Dougherty: Introduction to Econometrics 3e
About the NLSY
NLSY panel data set
(Used in Exercises 14.5–14.8 in the text)
The data set is a sub-set of a major US data-base, the National Longitudinal Survey of Youth (NLSY79). NLSY79 is a panel survey in which a nationally-representative sample of young males and females aged 14 to 21 in 1979 have been re-interviewed since 1979. Until 1994 the interviews took place annually and now they are being conducted at two-yearly intervals. The core sample originally consisted of 3,003 males and 3,108 females. In addition there are special supplementary samples (some now discontinued) of ethnic minorities, those in poverty and those serving in the armed forces. Extensive background information was obtained in the base-year survey in 1979 and since then information has been updated each year on education, training, employment, marital status, fertility, health, child care and assets and income. In addition special sections have been added from time to time on other topics – for example, drug use. The surveys have been extremely detailed and the quality of the execution of the survey is very high. As a consequence NLSY79 is regarded as one of the most important data bases available to social scientists working with U.S. data.

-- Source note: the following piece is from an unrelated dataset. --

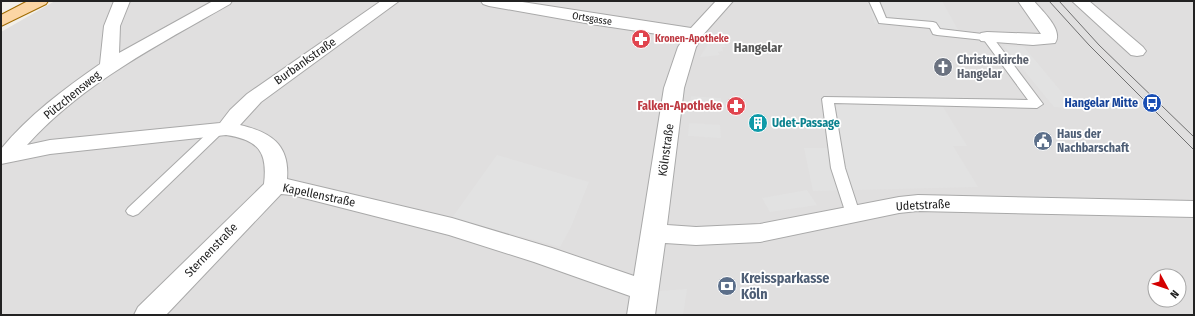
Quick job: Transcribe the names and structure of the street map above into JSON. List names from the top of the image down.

The data relate to the years 1980–1994, 1996, 1998, and 2000. Note that there are many missing data. Obviously if a respondent was not interviewed in a given year, all data for that year are missing. In addition many data are missing for specific reasons.
The data are restricted to males whose marital status is either single or married, who are not in school, for whom ASVAB scores are available, who worked at least 30 hours per week and whose reported hourly rate of pay was at least $2.50 and not more than $250,
The variables listed below were recorded for each respondent for each of the years 1980–1994, 1996, 1998, and 2000. Hence there are potentially 18 observations for each respondent. However, owing to non-interviews or exclusions, the actual number is lower for many respondents and the panel is of the unbalanced type.
Personal variables
| ID | C | Respondent identification number |
| AGE | C | age |
| AGESQ | C | square of AGE |
| S | C | years of schooling (highest grade completed) |
| Ethnicity: | ||
| ETHBLACK | D | black |
| ETHHISP | D | hispanic |
| HEIGHT85 | C | height in inches in 1985 |
| WEIGHT | C | weight in pounds |
| Score on a component of the ASVAB battery (scaled with mean 50, standard deviation 10): | ||
| ASVAB2 | C | arithmetic reasoning |
| ASVAB3 | C | word knowledge |
| ASVAB4 | C | paragraph comprehension |
| ASVABC | C | composite of ASVAB2 (with double weight),ASVAB3 and ASVAB4 |
| SM | C | mother’s years of schooling |
| SF | C | father’s years of schooling |
| SIBLINGS | C | number of siblings |
| CHILDREN | C | number of children in the household |
| YOUNGEST | C | age of youngest child |
| MARRIED | D | married in the interview year |
| SINGLE | D | single in the interview year |
| SINGBOTH | D | single in the interview year and four years later |
| SOONMARR | D | single in the interview years but married four years later |
| URBAN | D | living in an urban area |
| Region of residence (census classification): | ||
| REGNE | D | north-east |
| REGNC | D | north-central |
| REGW | D | west |
| REGS | D | south |
Work-related variables
| EARNINGS | C | current hourly earnings in 1996 constant dollars | |
| HOURS | C | hours worked per week | |
| TENURE | C | years worked with present employer | |
| TENURESQ | C | square of TENURE | |
| EXP | C | total years of work experience | |
| EXPSQ | C | square of EXP/td> | |
| Sector of employment: | |||
| CLASSPRI | D | private sector employee | |
| CLASSPUB | D | public sector | |
| CLASSSE | D | self-employed | |
| UNION | D | member of a union (question asked 1988-2000 only) | |
| UNCOLB | D | wages set by collective bargaining | |
C indicates a continuous variable, D a dummy variable.